Problem requirements: Reproduce the naming lines of each entry below word for word, kingdom through common name. Leave the pictures out of your answer.

########################################

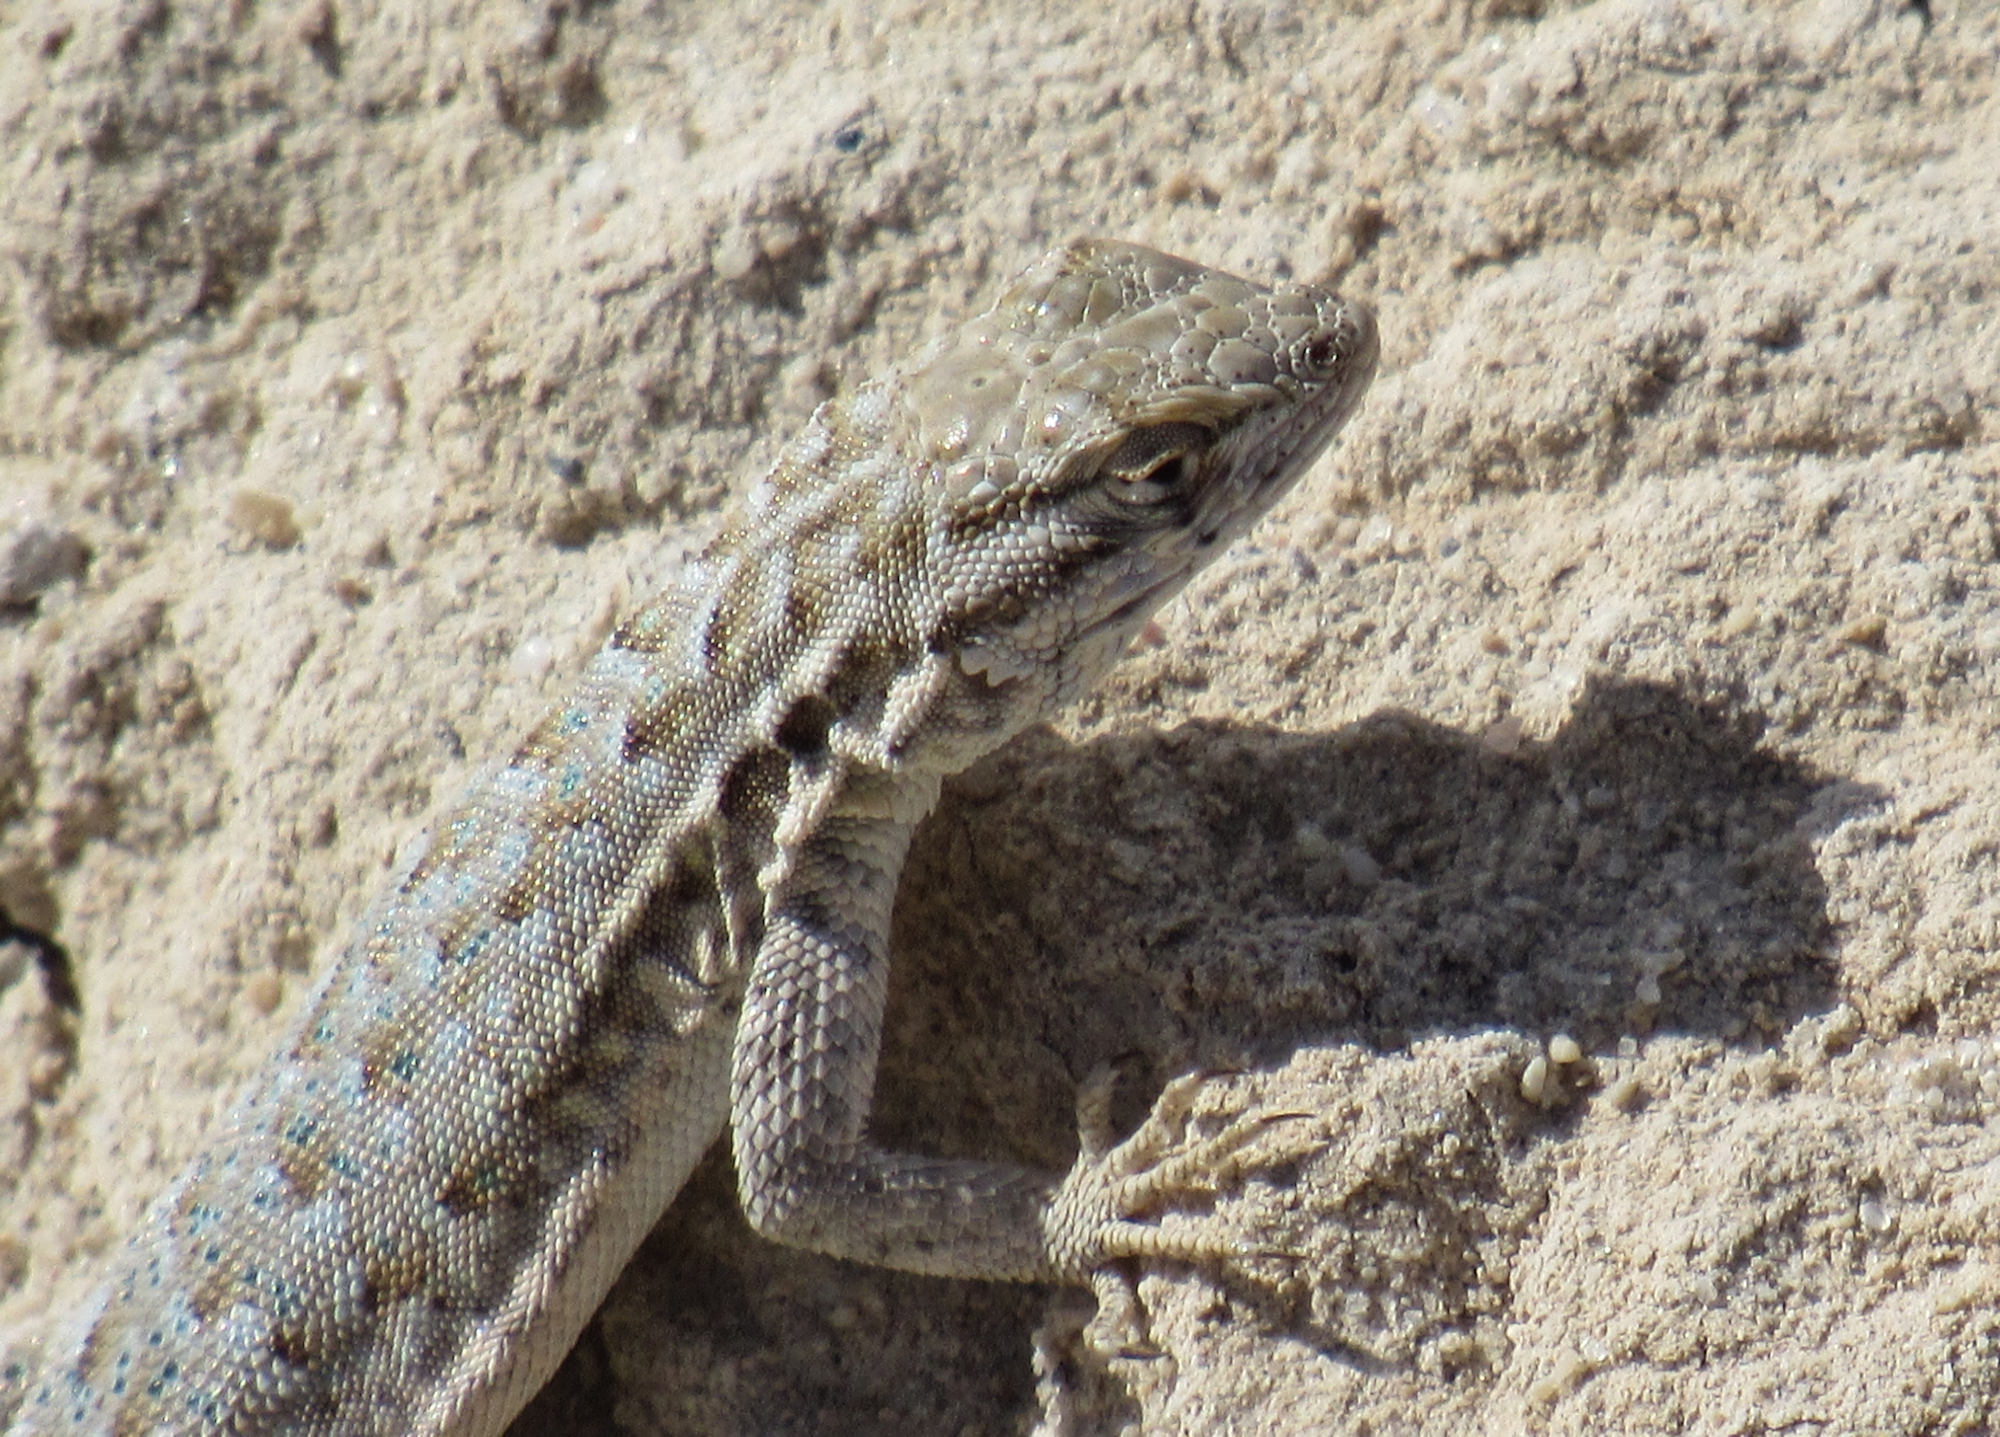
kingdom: Animalia
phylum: Chordata
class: Squamata
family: Phrynosomatidae
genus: Uta
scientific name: Uta stansburiana
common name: Side-blotched lizard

########################################

Full solution:
kingdom: Animalia
phylum: Chordata
class: Squamata
family: Phrynosomatidae
genus: Uta
scientific name: Uta stansburiana
common name: Side-blotched lizard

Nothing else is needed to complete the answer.